I was chatting about it with my friends, and one of them (Nat) said “Oh! I know what you mean. I overcame that problem by ignoring the apostrophe: I just tested it with the normal single quote, and the code passed.” It turned out that my original code was actually correct. But because I had copied-and-pasted from the examples (Mr T told me never to do that), the feedback gave me the wrong impression that my code was not working. I was solving for a problem that I actually didn’t have, which caused me to fail the exam (sounds a lot like life, no?).
I’ll share more about my other learnings, based on my “successes”: the strategies and tips that worked well for me in the Piscine.
Q2: what was the biggest mistake you saw in your batch, which you would advise us against?
Nowadays, generative AI is a hot topic. The biggest mistake in learning which I saw around me, was an overreliance on AI for learning. Basically,people mistaking their ability to understand and to copy-and-paste answers from ChatGPT, for real learning.
This was driven home one day, when one of my classmates (let’s call him V), suddenly asked Nick about how he learned. V shared that, until then, he had been copying and pasting the questions into ChatGPT, and then copying-and-pasting the answers into his programmes. That had been fine, and he was progressing with the modules until he realised that, actually, he didn’t really understand what he was doing at all. Nick was quite emphatic in telling him “no, you have to make sure you understand before you copy!” (and Nick himself would also kinda practice replicating the solution).
And I think that is why the 42 Singapore staff kept emphasizing that the exams are for us to test our understanding. While we have access to all resources (including ChatGPT) during our assignments, we have no access to these resources during our exams: all we are allowed are a pen, a piece of paper, and a water bottle.
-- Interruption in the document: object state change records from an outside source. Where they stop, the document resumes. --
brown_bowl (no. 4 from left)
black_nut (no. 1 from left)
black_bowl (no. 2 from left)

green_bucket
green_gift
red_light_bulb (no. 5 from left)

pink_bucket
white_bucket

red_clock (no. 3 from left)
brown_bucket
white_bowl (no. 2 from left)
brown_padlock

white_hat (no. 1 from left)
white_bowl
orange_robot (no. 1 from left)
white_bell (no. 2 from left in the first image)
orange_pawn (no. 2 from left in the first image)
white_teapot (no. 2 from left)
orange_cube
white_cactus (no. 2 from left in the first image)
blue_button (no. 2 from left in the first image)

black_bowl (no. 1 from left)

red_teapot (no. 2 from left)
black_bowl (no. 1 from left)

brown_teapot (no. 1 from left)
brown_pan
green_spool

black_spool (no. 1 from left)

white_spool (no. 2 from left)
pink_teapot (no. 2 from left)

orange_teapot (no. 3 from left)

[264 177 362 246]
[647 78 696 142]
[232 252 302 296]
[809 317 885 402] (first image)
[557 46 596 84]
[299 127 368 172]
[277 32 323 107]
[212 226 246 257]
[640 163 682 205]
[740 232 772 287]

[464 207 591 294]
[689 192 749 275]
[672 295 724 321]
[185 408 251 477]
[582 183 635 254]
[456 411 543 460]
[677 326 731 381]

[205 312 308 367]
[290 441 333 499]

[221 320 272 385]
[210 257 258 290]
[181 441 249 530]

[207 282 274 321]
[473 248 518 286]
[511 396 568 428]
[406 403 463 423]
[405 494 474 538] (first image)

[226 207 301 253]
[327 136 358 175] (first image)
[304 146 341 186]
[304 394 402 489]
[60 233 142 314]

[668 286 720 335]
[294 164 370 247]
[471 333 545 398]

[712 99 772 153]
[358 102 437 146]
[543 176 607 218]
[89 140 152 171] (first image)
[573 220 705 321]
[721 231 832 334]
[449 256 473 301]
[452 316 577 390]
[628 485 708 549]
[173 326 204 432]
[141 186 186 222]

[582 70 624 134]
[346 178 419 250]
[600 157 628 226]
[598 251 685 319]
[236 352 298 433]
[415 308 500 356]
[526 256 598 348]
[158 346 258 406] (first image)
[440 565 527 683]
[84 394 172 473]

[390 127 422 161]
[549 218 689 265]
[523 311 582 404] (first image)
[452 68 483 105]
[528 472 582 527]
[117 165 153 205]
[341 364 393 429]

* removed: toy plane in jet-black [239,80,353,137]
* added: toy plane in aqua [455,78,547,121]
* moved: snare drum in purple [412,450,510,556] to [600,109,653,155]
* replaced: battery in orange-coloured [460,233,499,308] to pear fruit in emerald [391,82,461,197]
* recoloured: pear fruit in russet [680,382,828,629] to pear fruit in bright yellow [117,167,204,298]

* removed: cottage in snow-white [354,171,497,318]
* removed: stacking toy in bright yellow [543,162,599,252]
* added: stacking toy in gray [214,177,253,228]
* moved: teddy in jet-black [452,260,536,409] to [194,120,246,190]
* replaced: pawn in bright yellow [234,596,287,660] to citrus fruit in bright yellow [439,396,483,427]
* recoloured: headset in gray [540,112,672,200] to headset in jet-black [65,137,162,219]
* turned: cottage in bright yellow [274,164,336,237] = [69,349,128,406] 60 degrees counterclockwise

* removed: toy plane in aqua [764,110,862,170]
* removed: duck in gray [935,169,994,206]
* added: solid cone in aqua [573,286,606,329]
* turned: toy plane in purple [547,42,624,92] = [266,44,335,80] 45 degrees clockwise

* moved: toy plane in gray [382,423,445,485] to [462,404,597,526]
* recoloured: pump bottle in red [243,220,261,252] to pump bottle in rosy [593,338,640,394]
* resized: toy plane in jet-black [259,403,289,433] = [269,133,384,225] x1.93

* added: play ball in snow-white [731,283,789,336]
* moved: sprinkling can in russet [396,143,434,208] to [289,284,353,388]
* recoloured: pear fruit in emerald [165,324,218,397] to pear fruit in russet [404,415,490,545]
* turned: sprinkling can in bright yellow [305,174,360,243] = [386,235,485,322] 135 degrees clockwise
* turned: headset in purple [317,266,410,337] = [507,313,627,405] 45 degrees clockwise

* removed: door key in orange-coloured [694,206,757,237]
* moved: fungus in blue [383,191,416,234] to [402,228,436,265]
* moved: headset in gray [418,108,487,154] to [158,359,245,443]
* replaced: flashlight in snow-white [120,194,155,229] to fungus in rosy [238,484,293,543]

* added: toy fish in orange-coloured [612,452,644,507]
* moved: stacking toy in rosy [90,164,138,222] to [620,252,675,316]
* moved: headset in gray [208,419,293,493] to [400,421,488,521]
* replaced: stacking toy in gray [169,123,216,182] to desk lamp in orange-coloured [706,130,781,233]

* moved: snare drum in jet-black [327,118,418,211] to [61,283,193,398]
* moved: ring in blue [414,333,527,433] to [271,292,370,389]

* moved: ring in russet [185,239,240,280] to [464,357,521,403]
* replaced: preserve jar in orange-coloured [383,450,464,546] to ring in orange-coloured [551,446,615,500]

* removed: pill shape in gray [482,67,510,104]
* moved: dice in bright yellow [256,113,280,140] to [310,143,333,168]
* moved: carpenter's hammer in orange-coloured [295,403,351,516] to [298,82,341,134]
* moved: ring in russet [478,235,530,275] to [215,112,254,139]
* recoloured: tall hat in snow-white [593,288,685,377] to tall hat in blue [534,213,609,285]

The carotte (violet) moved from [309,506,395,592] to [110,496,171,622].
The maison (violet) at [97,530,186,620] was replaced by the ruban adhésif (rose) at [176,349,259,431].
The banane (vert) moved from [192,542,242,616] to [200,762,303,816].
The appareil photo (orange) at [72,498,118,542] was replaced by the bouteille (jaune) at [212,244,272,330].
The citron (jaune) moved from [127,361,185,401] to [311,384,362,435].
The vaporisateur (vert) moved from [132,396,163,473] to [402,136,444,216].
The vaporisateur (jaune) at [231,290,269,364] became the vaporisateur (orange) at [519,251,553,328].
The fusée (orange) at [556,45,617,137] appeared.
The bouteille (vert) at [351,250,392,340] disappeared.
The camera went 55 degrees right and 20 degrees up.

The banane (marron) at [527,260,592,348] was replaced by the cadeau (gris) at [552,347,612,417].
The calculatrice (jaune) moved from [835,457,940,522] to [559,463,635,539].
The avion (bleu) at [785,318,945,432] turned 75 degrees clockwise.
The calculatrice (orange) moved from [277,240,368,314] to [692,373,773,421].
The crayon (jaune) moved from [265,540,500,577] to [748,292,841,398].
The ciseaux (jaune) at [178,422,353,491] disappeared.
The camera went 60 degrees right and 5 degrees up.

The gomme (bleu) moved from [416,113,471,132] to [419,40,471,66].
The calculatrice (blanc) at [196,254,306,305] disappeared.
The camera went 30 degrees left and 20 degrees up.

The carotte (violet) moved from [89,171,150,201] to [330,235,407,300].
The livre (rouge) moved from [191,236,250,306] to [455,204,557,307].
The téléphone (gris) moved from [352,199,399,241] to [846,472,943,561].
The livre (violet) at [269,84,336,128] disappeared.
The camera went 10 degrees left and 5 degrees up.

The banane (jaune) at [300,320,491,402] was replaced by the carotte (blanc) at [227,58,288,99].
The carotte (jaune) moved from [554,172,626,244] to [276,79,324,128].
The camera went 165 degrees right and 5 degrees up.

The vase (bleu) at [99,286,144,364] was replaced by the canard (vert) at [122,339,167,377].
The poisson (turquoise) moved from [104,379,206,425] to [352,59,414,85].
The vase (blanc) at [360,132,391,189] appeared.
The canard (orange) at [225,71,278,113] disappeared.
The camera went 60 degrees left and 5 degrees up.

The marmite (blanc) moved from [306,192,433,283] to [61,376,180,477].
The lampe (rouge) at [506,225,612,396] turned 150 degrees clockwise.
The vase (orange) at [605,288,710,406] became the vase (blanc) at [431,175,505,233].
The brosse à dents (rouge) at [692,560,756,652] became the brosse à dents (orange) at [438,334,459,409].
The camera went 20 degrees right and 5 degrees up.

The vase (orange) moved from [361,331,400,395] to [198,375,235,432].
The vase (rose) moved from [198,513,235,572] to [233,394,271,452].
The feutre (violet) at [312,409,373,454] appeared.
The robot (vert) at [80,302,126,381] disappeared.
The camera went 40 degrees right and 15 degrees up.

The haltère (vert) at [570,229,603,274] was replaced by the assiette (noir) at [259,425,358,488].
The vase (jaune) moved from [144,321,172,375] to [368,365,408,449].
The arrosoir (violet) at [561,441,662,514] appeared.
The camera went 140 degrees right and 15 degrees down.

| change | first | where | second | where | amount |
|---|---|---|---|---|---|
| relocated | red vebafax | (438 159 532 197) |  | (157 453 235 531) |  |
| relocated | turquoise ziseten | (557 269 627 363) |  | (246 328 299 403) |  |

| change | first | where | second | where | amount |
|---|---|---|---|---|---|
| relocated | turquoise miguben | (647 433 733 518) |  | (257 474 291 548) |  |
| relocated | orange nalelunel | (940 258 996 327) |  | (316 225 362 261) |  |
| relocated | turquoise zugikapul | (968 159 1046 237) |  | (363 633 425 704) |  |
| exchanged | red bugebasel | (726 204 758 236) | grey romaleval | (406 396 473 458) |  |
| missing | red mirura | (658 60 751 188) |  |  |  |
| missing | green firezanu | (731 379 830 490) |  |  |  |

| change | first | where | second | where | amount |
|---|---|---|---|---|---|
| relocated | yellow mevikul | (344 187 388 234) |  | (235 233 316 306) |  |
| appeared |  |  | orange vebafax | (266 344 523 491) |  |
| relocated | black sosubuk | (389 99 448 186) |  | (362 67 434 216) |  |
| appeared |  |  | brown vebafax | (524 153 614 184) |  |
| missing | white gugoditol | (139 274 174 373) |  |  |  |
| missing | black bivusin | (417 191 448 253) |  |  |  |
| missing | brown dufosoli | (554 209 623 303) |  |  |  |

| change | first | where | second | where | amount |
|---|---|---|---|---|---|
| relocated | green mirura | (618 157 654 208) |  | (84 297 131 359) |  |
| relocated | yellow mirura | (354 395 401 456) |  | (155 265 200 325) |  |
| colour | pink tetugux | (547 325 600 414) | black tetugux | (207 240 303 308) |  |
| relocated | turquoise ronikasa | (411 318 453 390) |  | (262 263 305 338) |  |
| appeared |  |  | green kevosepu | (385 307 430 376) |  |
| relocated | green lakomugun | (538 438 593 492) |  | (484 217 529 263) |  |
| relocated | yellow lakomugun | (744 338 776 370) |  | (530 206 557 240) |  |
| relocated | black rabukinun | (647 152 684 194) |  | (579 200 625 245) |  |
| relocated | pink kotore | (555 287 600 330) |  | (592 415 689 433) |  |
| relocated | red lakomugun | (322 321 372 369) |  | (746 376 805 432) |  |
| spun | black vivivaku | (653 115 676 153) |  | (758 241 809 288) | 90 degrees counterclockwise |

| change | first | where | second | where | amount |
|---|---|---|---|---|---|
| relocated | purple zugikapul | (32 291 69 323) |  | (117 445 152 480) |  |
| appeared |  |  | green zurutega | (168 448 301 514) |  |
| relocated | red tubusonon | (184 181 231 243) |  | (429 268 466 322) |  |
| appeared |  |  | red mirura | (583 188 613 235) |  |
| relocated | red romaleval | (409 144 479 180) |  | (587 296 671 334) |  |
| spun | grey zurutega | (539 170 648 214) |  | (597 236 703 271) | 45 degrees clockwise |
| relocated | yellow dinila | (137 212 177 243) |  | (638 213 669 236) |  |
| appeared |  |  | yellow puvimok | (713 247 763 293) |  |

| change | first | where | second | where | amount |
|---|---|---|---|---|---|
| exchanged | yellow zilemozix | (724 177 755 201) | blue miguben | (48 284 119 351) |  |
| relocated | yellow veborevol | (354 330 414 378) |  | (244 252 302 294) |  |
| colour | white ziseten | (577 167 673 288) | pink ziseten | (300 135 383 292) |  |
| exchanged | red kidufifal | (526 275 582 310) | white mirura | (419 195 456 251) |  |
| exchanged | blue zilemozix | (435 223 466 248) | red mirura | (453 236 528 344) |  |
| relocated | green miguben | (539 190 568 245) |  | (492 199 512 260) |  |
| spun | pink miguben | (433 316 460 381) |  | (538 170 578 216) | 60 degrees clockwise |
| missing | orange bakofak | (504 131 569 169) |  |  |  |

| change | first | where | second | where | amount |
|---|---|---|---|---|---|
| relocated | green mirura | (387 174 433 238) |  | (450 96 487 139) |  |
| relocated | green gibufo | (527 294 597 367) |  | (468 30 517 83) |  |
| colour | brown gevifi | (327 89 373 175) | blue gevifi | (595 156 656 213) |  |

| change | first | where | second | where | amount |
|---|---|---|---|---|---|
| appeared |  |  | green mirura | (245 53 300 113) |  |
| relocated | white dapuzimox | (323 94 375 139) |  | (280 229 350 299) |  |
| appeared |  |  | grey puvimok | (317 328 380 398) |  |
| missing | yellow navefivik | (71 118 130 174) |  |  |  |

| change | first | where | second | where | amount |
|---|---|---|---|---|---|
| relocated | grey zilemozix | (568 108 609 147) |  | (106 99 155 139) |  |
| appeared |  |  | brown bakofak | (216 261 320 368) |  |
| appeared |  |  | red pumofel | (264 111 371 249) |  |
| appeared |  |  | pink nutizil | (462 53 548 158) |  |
I lucked out: prior to 42, I had finished the Learning how to Learn course, and it really emphasised the importance of drilling and practice, in order to shift your learning into long-term memory. So I was extremely wary about copying-and-pasting ChatGPT answers the way many of my younger classmates were doing, as I knew that was just cargo cult programming.
Done right, the 42 Piscine is actually a great way to really, REALLY drive mastery: like Launch School’s Mastery based learning approach, if you don’t pass A, you aren’t allowed to progress to B. But mastery is ultimately an individual choice, and the system also doesn’t allow you to spend an infinite time without penalty (you won’t get into the Piscine if you were just on C01 after 26 days!)